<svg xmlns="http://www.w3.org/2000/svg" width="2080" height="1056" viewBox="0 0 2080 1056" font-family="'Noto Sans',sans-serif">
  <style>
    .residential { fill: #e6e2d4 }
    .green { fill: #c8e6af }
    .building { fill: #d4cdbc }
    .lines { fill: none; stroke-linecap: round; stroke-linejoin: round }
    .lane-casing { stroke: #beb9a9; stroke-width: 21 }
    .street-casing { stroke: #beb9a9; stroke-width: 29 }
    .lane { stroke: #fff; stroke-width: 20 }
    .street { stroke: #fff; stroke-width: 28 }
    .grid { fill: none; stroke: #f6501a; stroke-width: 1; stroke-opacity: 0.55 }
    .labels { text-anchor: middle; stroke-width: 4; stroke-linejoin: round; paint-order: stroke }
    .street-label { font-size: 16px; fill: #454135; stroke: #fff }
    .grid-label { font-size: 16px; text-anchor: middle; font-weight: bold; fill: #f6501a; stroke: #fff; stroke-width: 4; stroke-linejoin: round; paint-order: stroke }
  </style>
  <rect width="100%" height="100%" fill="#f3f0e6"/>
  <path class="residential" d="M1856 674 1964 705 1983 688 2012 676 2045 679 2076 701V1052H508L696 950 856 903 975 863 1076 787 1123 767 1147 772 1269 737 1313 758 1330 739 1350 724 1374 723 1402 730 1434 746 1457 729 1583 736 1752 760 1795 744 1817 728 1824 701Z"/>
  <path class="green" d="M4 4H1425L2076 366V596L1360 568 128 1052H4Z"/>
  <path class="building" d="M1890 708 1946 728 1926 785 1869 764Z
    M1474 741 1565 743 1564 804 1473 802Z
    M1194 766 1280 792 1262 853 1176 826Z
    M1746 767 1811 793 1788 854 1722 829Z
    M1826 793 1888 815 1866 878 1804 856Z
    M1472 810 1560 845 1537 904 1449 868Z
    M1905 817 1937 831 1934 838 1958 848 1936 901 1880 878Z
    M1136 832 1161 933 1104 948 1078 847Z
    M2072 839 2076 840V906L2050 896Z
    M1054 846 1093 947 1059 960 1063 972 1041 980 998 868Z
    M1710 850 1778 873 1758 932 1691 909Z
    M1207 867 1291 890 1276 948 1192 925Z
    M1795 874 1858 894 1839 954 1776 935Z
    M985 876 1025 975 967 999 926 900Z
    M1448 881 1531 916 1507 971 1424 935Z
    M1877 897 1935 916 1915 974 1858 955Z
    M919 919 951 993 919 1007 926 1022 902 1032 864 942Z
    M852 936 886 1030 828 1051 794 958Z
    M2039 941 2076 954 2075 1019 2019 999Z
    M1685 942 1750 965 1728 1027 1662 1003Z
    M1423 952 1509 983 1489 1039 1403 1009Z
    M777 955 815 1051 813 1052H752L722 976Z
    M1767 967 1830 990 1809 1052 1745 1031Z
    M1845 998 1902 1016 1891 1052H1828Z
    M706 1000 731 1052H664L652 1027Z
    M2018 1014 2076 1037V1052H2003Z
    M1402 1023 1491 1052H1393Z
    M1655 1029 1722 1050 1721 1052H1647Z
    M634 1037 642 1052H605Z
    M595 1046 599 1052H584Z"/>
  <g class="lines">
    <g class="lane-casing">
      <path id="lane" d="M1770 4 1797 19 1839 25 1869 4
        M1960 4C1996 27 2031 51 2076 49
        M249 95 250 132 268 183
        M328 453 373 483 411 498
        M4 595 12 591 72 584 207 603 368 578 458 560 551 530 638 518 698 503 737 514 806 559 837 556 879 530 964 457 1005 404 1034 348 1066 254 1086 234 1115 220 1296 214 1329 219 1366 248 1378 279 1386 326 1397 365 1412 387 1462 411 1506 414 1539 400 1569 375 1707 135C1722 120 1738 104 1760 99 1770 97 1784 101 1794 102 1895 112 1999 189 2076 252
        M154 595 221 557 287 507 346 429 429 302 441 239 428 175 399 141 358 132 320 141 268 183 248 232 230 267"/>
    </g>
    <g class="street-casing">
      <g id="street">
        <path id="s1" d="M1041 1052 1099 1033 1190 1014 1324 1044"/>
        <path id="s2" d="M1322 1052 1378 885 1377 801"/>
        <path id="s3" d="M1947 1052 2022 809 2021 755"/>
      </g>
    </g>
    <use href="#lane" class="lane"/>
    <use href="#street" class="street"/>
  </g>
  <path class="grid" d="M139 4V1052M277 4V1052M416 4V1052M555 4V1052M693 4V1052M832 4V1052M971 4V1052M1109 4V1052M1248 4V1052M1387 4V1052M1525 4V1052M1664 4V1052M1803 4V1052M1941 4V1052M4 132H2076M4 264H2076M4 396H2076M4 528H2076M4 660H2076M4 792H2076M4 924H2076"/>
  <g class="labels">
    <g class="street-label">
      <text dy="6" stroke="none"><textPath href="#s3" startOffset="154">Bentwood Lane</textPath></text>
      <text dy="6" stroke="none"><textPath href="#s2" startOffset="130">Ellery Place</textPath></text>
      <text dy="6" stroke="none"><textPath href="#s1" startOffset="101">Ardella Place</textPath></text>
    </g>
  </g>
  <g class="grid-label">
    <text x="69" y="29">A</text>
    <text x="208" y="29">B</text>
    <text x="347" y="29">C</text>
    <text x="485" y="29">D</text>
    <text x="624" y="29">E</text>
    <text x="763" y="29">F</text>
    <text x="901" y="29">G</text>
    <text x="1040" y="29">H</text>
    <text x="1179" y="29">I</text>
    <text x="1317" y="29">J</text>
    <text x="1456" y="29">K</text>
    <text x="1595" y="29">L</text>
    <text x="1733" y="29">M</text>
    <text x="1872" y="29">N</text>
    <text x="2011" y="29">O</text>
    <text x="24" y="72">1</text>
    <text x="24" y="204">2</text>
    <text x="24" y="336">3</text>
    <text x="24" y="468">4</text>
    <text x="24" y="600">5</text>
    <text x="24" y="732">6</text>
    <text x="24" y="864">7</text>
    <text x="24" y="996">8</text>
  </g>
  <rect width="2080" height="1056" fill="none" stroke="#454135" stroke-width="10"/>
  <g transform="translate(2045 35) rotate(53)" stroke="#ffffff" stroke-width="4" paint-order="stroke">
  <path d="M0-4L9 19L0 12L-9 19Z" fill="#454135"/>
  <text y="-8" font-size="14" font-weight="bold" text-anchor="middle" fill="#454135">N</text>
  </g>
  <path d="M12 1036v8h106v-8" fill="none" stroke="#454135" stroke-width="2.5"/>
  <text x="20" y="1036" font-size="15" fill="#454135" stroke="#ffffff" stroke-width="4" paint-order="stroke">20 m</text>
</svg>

■ ■ ■ ■ ■ ■ ■

Take the lines above and retype all of them exactly.

SOLUTION FOR THIS TASK =
<svg xmlns="http://www.w3.org/2000/svg" width="2080" height="1056" viewBox="0 0 2080 1056" font-family="'Noto Sans',sans-serif">
  <style>
    .residential { fill: #e6e2d4 }
    .green { fill: #c8e6af }
    .building { fill: #d4cdbc }
    .lines { fill: none; stroke-linecap: round; stroke-linejoin: round }
    .lane-casing { stroke: #beb9a9; stroke-width: 21 }
    .street-casing { stroke: #beb9a9; stroke-width: 29 }
    .lane { stroke: #fff; stroke-width: 20 }
    .street { stroke: #fff; stroke-width: 28 }
    .grid { fill: none; stroke: #f6501a; stroke-width: 1; stroke-opacity: 0.55 }
    .labels { text-anchor: middle; stroke-width: 4; stroke-linejoin: round; paint-order: stroke }
    .street-label { font-size: 16px; fill: #454135; stroke: #fff }
    .grid-label { font-size: 16px; text-anchor: middle; font-weight: bold; fill: #f6501a; stroke: #fff; stroke-width: 4; stroke-linejoin: round; paint-order: stroke }
  </style>
  <rect width="100%" height="100%" fill="#f3f0e6"/>
  <path class="residential" d="M1856 674 1964 705 1983 688 2012 676 2045 679 2076 701V1052H508L696 950 856 903 975 863 1076 787 1123 767 1147 772 1269 737 1313 758 1330 739 1350 724 1374 723 1402 730 1434 746 1457 729 1583 736 1752 760 1795 744 1817 728 1824 701Z"/>
  <path class="green" d="M4 4H1425L2076 366V596L1360 568 128 1052H4Z"/>
  <path class="building" d="M1890 708 1946 728 1926 785 1869 764Z
    M1474 741 1565 743 1564 804 1473 802Z
    M1194 766 1280 792 1262 853 1176 826Z
    M1746 767 1811 793 1788 854 1722 829Z
    M1826 793 1888 815 1866 878 1804 856Z
    M1472 810 1560 845 1537 904 1449 868Z
    M1905 817 1937 831 1934 838 1958 848 1936 901 1880 878Z
    M1136 832 1161 933 1104 948 1078 847Z
    M2072 839 2076 840V906L2050 896Z
    M1054 846 1093 947 1059 960 1063 972 1041 980 998 868Z
    M1710 850 1778 873 1758 932 1691 909Z
    M1207 867 1291 890 1276 948 1192 925Z
    M1795 874 1858 894 1839 954 1776 935Z
    M985 876 1025 975 967 999 926 900Z
    M1448 881 1531 916 1507 971 1424 935Z
    M1877 897 1935 916 1915 974 1858 955Z
    M919 919 951 993 919 1007 926 1022 902 1032 864 942Z
    M852 936 886 1030 828 1051 794 958Z
    M2039 941 2076 954 2075 1019 2019 999Z
    M1685 942 1750 965 1728 1027 1662 1003Z
    M1423 952 1509 983 1489 1039 1403 1009Z
    M777 955 815 1051 813 1052H752L722 976Z
    M1767 967 1830 990 1809 1052 1745 1031Z
    M1845 998 1902 1016 1891 1052H1828Z
    M706 1000 731 1052H664L652 1027Z
    M2018 1014 2076 1037V1052H2003Z
    M1402 1023 1491 1052H1393Z
    M1655 1029 1722 1050 1721 1052H1647Z
    M634 1037 642 1052H605Z
    M595 1046 599 1052H584Z"/>
  <g class="lines">
    <g class="lane-casing">
      <path id="lane" d="M1770 4 1797 19 1839 25 1869 4
        M1960 4C1996 27 2031 51 2076 49
        M249 95 250 132 268 183
        M328 453 373 483 411 498
        M4 595 12 591 72 584 207 603 368 578 458 560 551 530 638 518 698 503 737 514 806 559 837 556 879 530 964 457 1005 404 1034 348 1066 254 1086 234 1115 220 1296 214 1329 219 1366 248 1378 279 1386 326 1397 365 1412 387 1462 411 1506 414 1539 400 1569 375 1707 135C1722 120 1738 104 1760 99 1770 97 1784 101 1794 102 1895 112 1999 189 2076 252
        M154 595 221 557 287 507 346 429 429 302 441 239 428 175 399 141 358 132 320 141 268 183 248 232 230 267"/>
    </g>
    <g class="street-casing">
      <g id="street">
        <path id="s1" d="M1041 1052 1099 1033 1190 1014 1324 1044"/>
        <path id="s2" d="M1322 1052 1378 885 1377 801"/>
        <path id="s3" d="M1947 1052 2022 809 2021 755"/>
      </g>
    </g>
    <use href="#lane" class="lane"/>
    <use href="#street" class="street"/>
  </g>
  <path class="grid" d="M139 4V1052M277 4V1052M416 4V1052M555 4V1052M693 4V1052M832 4V1052M971 4V1052M1109 4V1052M1248 4V1052M1387 4V1052M1525 4V1052M1664 4V1052M1803 4V1052M1941 4V1052M4 132H2076M4 264H2076M4 396H2076M4 528H2076M4 660H2076M4 792H2076M4 924H2076"/>
  <g class="labels">
    <g class="street-label">
      <text dy="6" stroke="none"><textPath href="#s3" startOffset="154">Bentwood Lane</textPath></text>
      <text dy="6" stroke="none"><textPath href="#s2" startOffset="130">Ellery Place</textPath></text>
      <text dy="6" stroke="none"><textPath href="#s1" startOffset="101">Ardella Place</textPath></text>
    </g>
  </g>
  <g class="grid-label">
    <text x="69" y="29">A</text>
    <text x="208" y="29">B</text>
    <text x="347" y="29">C</text>
    <text x="485" y="29">D</text>
    <text x="624" y="29">E</text>
    <text x="763" y="29">F</text>
    <text x="901" y="29">G</text>
    <text x="1040" y="29">H</text>
    <text x="1179" y="29">I</text>
    <text x="1317" y="29">J</text>
    <text x="1456" y="29">K</text>
    <text x="1595" y="29">L</text>
    <text x="1733" y="29">M</text>
    <text x="1872" y="29">N</text>
    <text x="2011" y="29">O</text>
    <text x="24" y="72">1</text>
    <text x="24" y="204">2</text>
    <text x="24" y="336">3</text>
    <text x="24" y="468">4</text>
    <text x="24" y="600">5</text>
    <text x="24" y="732">6</text>
    <text x="24" y="864">7</text>
    <text x="24" y="996">8</text>
  </g>
  <rect width="2080" height="1056" fill="none" stroke="#454135" stroke-width="10"/>
  <g transform="translate(2045 35) rotate(53)" stroke="#ffffff" stroke-width="4" paint-order="stroke">
  <path d="M0-4L9 19L0 12L-9 19Z" fill="#454135"/>
  <text y="-8" font-size="14" font-weight="bold" text-anchor="middle" fill="#454135">N</text>
  </g>
  <path d="M12 1036v8h106v-8" fill="none" stroke="#454135" stroke-width="2.5"/>
  <text x="20" y="1036" font-size="15" fill="#454135" stroke="#ffffff" stroke-width="4" paint-order="stroke">20 m</text>
</svg>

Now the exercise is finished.